Asylum boat tip-off 'too vague'
By Patricia Karvelas
news.com.au

8 July 2003

BORDER protection agency Coastwatch failed to detect the Vietnamese asylum-seeker boat before it reached Australia's migration zone because intelligence received in Indonesia had been too vague, the Government said yesterday.

Customs Minister Chris Ellison rejected claims that Coastwatch had mounted an extensive surveillance operation in the wrong stretch of water after being warned that a boatload of Vietnamese had left Indonesia for Australia.

Senator Ellison said the task of finding the Vietnamese vessel had been complicated by the uncertainty of the information.

"The reality is that the information received was such that the vessel could have been located anywhere in a body of water stretching up to 900,000 square nautical miles," he said.

Claims of the bungle by the International Organisation for Migration's chief of mission in Jakarta, Steve Cook, were incorrect.

"Assets were already in place to cover the route along the Javanese Coast, and both Coastwatch and Defence deployed additional assets to the Pilbara coast once the information was received about the possible departure of a SIEV (suspected illegal entry vessel) from the island of Java," Senator Ellison said.

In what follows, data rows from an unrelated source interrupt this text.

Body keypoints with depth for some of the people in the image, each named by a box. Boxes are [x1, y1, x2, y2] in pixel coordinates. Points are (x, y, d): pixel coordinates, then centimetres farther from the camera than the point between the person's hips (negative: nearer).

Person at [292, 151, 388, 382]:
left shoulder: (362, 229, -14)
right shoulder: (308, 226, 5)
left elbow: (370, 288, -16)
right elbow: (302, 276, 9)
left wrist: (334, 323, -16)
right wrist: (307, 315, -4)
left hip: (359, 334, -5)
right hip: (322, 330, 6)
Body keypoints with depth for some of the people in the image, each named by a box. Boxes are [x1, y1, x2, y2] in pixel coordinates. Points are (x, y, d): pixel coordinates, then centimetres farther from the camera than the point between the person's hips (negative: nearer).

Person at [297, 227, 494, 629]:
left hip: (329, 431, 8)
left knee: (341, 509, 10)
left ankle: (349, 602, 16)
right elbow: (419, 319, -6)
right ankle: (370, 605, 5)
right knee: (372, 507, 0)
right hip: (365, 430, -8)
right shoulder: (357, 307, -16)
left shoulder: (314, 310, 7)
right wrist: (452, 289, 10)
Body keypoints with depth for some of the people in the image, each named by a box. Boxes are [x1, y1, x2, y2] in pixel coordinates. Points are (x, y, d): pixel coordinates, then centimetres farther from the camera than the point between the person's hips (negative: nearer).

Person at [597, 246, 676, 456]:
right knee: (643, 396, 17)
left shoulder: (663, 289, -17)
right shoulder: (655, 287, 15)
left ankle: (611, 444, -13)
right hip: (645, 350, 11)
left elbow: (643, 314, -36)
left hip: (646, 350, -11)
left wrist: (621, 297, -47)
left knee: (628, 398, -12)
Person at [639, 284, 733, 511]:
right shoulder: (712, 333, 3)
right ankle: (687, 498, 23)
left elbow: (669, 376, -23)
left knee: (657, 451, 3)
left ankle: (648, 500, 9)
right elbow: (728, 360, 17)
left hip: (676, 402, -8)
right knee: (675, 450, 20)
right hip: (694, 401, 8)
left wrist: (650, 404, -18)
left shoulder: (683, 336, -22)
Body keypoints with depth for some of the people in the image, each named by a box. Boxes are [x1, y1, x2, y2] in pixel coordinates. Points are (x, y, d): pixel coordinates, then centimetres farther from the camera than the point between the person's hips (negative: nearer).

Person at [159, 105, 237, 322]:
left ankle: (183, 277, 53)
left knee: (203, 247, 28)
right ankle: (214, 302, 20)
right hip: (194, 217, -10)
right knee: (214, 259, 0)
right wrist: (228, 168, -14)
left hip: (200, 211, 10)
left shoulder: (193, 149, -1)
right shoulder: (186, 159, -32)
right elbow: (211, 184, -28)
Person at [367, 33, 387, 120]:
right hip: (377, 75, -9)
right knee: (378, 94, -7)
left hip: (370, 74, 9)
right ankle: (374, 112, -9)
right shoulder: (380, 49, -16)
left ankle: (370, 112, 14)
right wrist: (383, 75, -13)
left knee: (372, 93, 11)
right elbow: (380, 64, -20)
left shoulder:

Coastwatch's failure to detect the vessel until it was in Australia's migration zone has led to calls by Labor for a permanent coastguard - a policy it took to the last election.

But John Howard said yesterday that Labor's plan to set up a coastguard would harm the navy and weaken the defence forces.

The Prime Minister said that not only would navy personnel miss out on vital training if they were transferred to a coastguard, but they might also become union members.

"One of the consequences is that it could well mean that the personnel involved fell under union control, because a coastguard could well be within the reach of the Maritime Union of Australia, which I think all of you would agree would be a very undesirable outcome," Mr Howard said.

He said Australia's success in border control since late August 2001, at the time of the Tampa crisis, had been "remarkable, given the size of our coastline and the nature of the challenge that we faced".

Until last week, when a boat carrying 53 Vietnamese asylum-seekers entered the migration zone off Western Australia, no illegal boatpeople had arrived in Australian waters since August 2001.

The federal Government continued yesterday to refuse to release figures on how much it would cost to detain the Vietnamese asylum-seekers on Christmas Island.

A spokesman for Immigration Minister Philip Ruddock said the figures would eventually be released, but they were not yet clear.

"It will obviously cost more to process them on Christmas Island," the spokesman said. "There's no doubt about that."

The Immigration Department said it was too busy processing the Vietnamese asylum-seekers to give priority to tallying the cost.